5. Remount the filesets in the domain.

5.11 Recovering from Corruption of an AdvFS root Domain

Catastrophic corruption of your AdvFS root domain typically requires that you recreate your root file system in order to have a bootable system. This section explains recovering a corrupted root domain on a non-clustered system. For other configurations, see System Administration "Duplicating or Recovering a System (Root) Disk" and Cluster Administration. If your root volume is an LSM volume, see Logical Storage Manager.

Follow this procedure if the root domain is corrupt. This procedure assumes that the hardware disk device containing the corrupted root domain is functioning properly, that the disklabel is correct, and that the problem is due to data corruption. You must be root user to reconstruct the root domain.

Depending on your system configuration, you might need the following:

Information about console commands
You will use Alpha System Reference Manual (SRM) console commands at the system console prompt (>>>) to perform some tasks. These commands are documented in the hardware manual for your Alpha system. If you cannot find the printed document, it is usually shipped as a printable file on a CD-ROM supplied with the system.

A current operating system CD-ROM
You can use the operating system CD-ROM that is packaged with the distribution media to boot your system and perform maintenance activities on various utilities.
If your local site provides a Remote Installation Service (RIS) server, you can boot your system across the network. If you choose RIS services, follow your site-specific procedures and consult the Installation Guide.
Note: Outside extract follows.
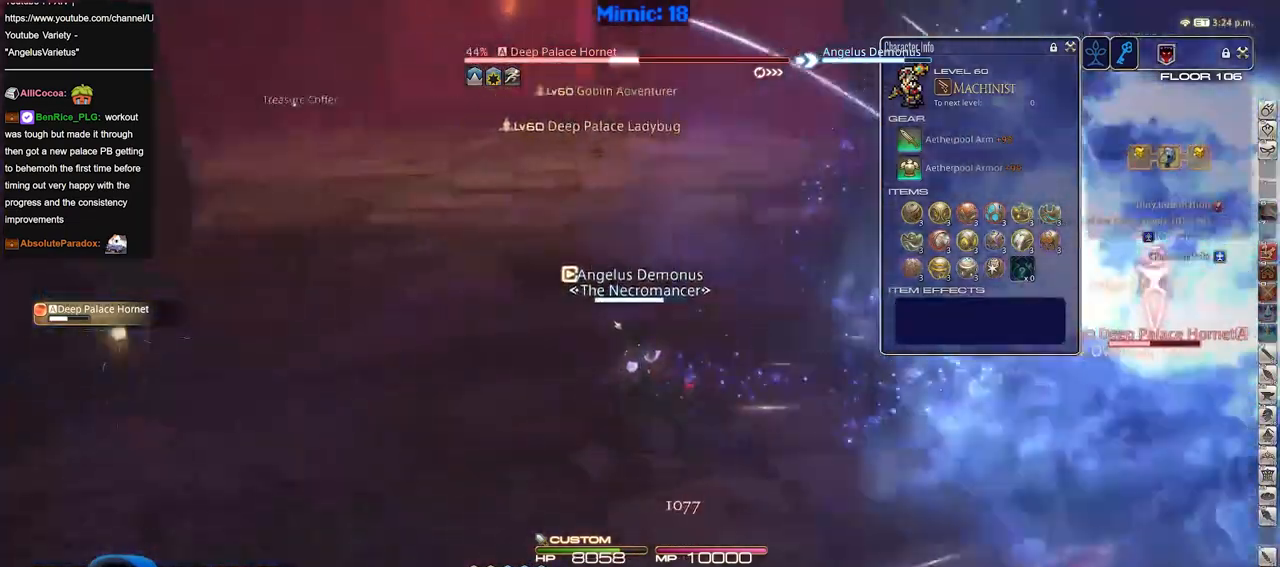
{"keys": [], "events": [[117, "p", "up"]]}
Recent root domain backup media (full and recent incremental backups)
You will need to recreate the root domain on the boot device. You are best prepared if you have a full and recent backup of the root domain. If you do not have adequate backup, depending on the nature and extent of the root domain corruption, you may be able to recover root files using the salvage utility. The salvage utility may also be used to recover files that were modified or created following the most recent backup.

5.11.1 Identifying the Hardware Resources

You need to identify the following hardware resources to complete the restoration of your root disk.
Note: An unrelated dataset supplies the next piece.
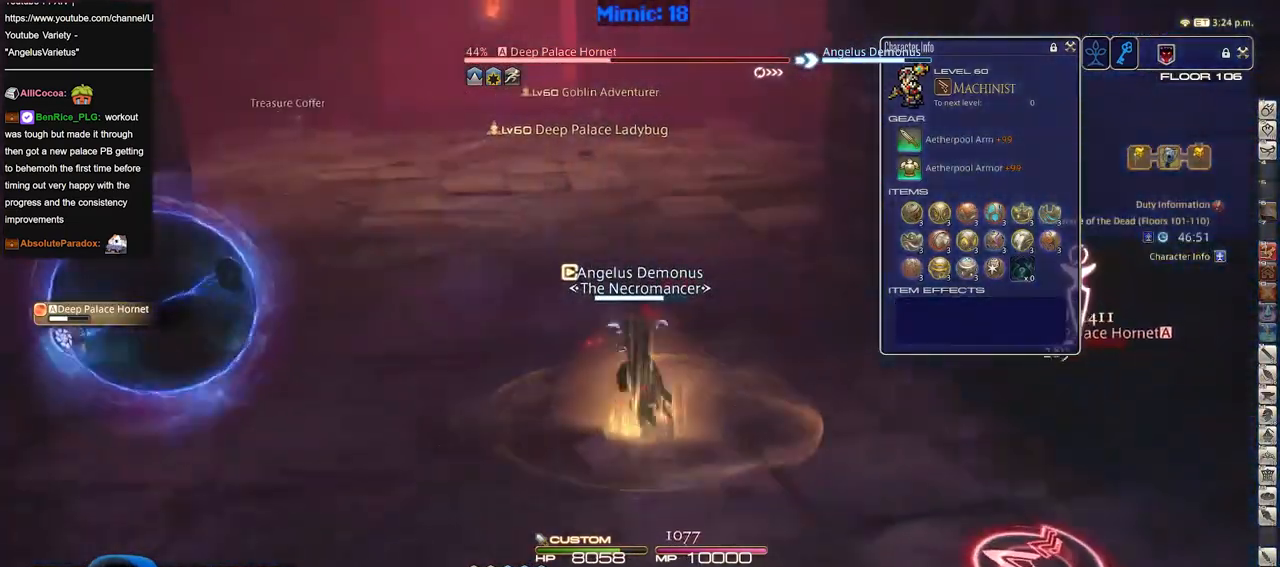
{"keys": [], "events": [[33, "a", "down"], [133, "w", "down"], [400, "a", "up"], [400, "w", "up"]]}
5.11.1.1 SRM Console Names for CD-ROM Drive or Network Interface Device

If you plan to boot your system from the operating system CD-ROM, determine the name of your CD-ROM drive. One method of identifying your CD-ROM drive is by issuing the show device command at the SRM console prompt.

  >>> show device | grep -E 'RR|CD' 
DKA400        RRD47   1206   dka400.4.0.5.0

In this example, the CD-ROM device name is DKA400 according to the SRM console firmware.

If you plan to boot your system from a RIS server, determine the name of your network interface device. One method of identifying your network interface device is by issuing the show device command at the SRM console prompt.

>>> show device | more
....
ewa0.0.0.8.0    EWA0     08-00-2B-C3-E3-DC
...

In this example, the network interface device name is EWA0 according to the SRM console firmware.

For additional information, see the hardware manual for your system. For information about RIS servers, see the Installation Guide -- Advanced Topics.

5.11.1.2 SRM Console Boot Device Name

In previous versions of the operating system, device names were assigned based on the physical location of the drive on an I/O bus. In Version 5.0 and later operating system software, device names are assigned logically and stored in a database. These names are independent of the device's physical location.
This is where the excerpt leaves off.